After watching the news this morning I decided it was time to patent a new invention; “The Good News Daily.” It would be nothing but snowflakes and skyrockets all day long. Today on the actual news I heard of missile blasts slaying hundreds of darlings. Other stories included police macing red head children in the face for no reason. Sarah Palin assassinates us all. It is quite the damper on one’s day.

Getting back to the plug of the story. When I was a child I was a complete loser in the face of my peers. If having four eyes and crooked teeth wasn’t enough, my lunchbox was full of chunks of lettuce and my book bag wasn’t even a Jansport. It was a tote bag with a photo of an egret on it that I drew when I was a toddler. Lunchtime was an exchange of community stories. Everyone would spit out what enormous weekends they had. They went to Chucky Cheese and ate cheese; they went to the big screen and even went to restaurants that served red meat! What did you do Elizabeth? I collected peanuts in my yard; I watched Little House on the Prairie and worked on organizing my geode collection.

When I was participating in the classic outdoor activity, collecting peanuts, I was forced to wear a light reflective vest; a bright orange polyester plastic blend with colossal silver stripes down the sides. All day and all night this clothing accessory would embody my being when I wasn’t at the institution. I wasn’t quite sure why we had to wear it during the day since the sun did shine in South Carolina. I would get very upset while my mother made us siblings stand single file with our arms straight up. She went down the line as if we were being rocket launched into a straightjacket. I would beg and plead to my mother about how nobody liked us. Our hair matched the vest apparel and the kids in the neighborhood would laugh and point at us when we walked around. “Please, please don’t make us wear these anymore!” We would scream.

I’ve come to realize that some of my mother’s strange rules are quite accurate and have a plethora of reimbursements. I’ve almost assassinated nine runners in San Diego because of their lack of realization that the vest equals life. When running or walking in the dark, or dare I say, collecting peanuts, one must wear some sort of light up device. It is imperative if one wants to avoid death. I thank you mother for forcing my arms into the ugliest apparel I have ever seen while I was kicking wildly at you nose to get it off.

################

Answer these questions from the essay, one per line:
1. What name does the writer give the invention?
2. What was pictured on the writer's tote bag?
3. In what city has the writer almost assassinated nine runners?
The lines that come after the essay are separate material with no connection to it.

(Saved entries)
################

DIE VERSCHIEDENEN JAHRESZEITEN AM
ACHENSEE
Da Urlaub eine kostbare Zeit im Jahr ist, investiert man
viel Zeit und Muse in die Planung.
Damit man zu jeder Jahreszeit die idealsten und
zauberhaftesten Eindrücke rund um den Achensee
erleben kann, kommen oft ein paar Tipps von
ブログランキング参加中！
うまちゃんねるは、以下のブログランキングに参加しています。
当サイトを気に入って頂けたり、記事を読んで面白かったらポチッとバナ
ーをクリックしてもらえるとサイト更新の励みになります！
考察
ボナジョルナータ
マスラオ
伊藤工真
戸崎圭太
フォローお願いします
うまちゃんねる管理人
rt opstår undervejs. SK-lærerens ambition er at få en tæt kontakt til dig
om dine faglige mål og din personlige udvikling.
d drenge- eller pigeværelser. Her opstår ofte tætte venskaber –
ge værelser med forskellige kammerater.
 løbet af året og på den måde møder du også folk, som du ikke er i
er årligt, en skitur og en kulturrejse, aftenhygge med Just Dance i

################

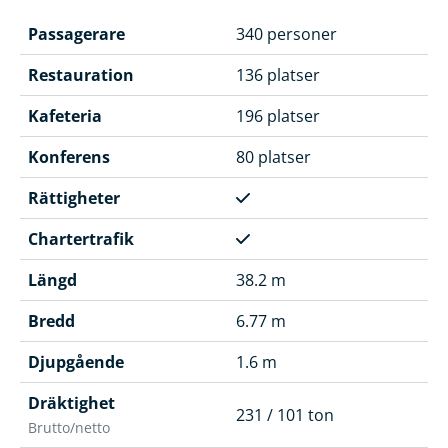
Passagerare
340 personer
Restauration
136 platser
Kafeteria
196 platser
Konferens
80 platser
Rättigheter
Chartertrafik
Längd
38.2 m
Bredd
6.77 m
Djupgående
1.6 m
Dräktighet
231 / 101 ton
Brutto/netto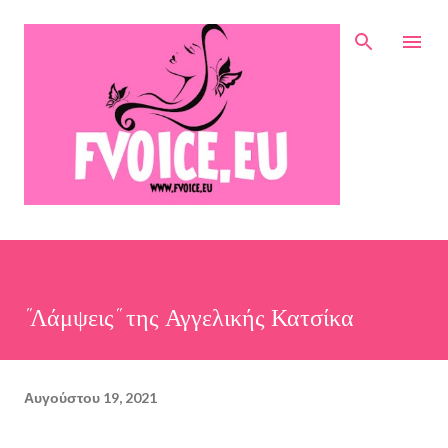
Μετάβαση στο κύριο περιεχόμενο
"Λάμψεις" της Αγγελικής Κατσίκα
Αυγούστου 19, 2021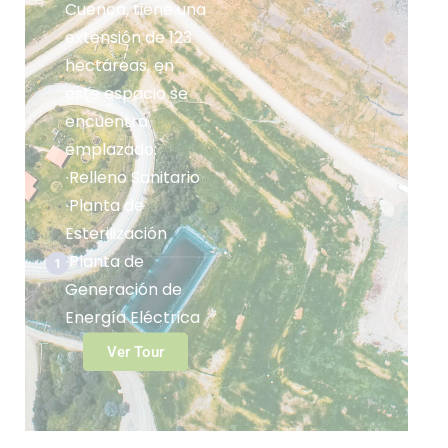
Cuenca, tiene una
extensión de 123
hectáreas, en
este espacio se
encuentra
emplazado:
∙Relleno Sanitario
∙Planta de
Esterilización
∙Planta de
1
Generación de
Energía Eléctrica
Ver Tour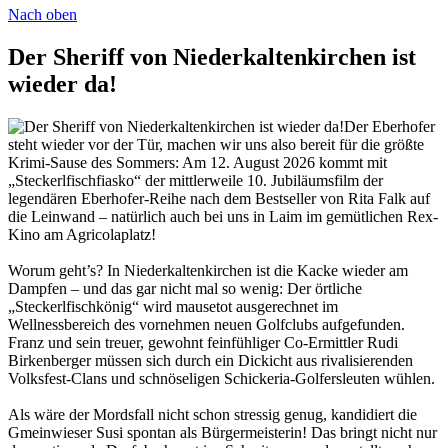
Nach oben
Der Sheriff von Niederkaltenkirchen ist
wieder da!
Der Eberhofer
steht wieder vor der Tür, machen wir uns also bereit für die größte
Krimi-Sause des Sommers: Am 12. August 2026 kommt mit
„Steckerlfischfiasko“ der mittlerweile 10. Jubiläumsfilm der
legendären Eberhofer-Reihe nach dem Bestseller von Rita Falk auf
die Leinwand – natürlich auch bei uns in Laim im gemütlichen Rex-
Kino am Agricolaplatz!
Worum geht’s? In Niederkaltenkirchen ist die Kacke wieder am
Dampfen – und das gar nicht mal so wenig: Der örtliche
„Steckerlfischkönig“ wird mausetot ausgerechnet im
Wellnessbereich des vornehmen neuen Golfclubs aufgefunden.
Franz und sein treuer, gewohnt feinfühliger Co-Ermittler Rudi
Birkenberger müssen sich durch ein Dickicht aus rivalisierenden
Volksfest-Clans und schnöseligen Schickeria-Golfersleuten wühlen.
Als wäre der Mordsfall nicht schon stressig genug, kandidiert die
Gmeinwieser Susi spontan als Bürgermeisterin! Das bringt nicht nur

################

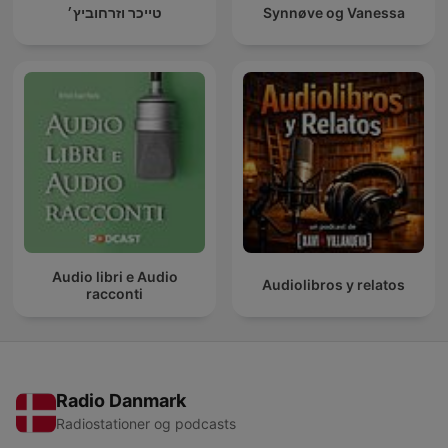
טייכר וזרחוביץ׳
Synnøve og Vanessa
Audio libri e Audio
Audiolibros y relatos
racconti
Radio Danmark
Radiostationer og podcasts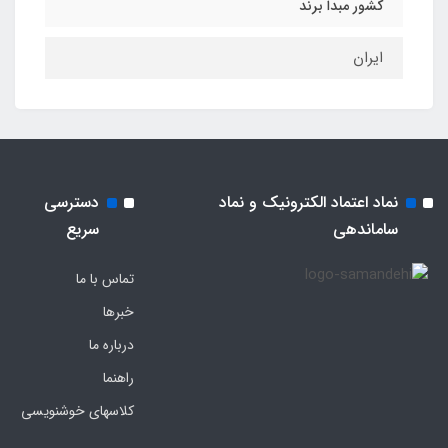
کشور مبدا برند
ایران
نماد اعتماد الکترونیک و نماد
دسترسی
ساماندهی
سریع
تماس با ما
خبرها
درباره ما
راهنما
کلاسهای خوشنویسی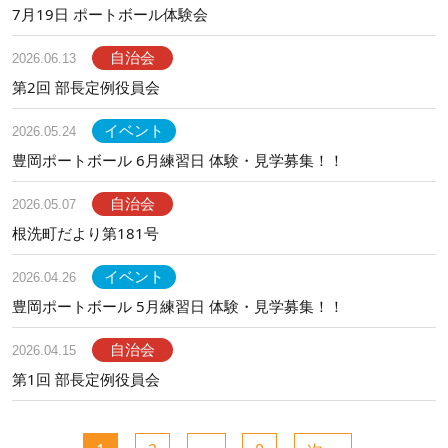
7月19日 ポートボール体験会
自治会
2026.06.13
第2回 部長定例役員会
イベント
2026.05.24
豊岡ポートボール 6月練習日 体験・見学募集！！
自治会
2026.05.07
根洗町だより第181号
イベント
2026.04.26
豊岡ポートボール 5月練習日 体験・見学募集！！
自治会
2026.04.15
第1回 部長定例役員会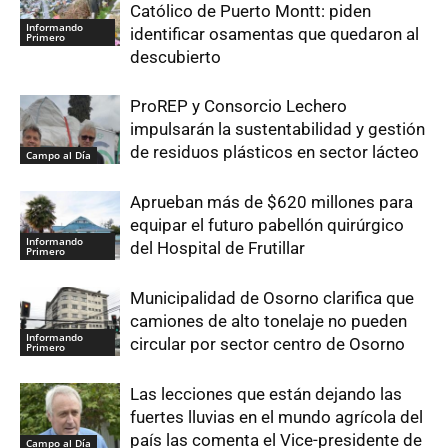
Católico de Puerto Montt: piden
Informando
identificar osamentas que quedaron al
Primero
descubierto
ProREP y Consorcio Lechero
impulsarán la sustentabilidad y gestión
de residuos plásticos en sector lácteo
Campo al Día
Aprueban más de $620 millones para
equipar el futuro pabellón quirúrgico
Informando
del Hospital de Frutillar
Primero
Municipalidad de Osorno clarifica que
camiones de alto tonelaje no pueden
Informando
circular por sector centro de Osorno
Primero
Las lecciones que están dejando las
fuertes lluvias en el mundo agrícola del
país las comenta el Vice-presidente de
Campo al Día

################

» Output below
1. "The Good News Daily."
2. A photo of an egret that the writer drew as a toddler.
3. San Diego.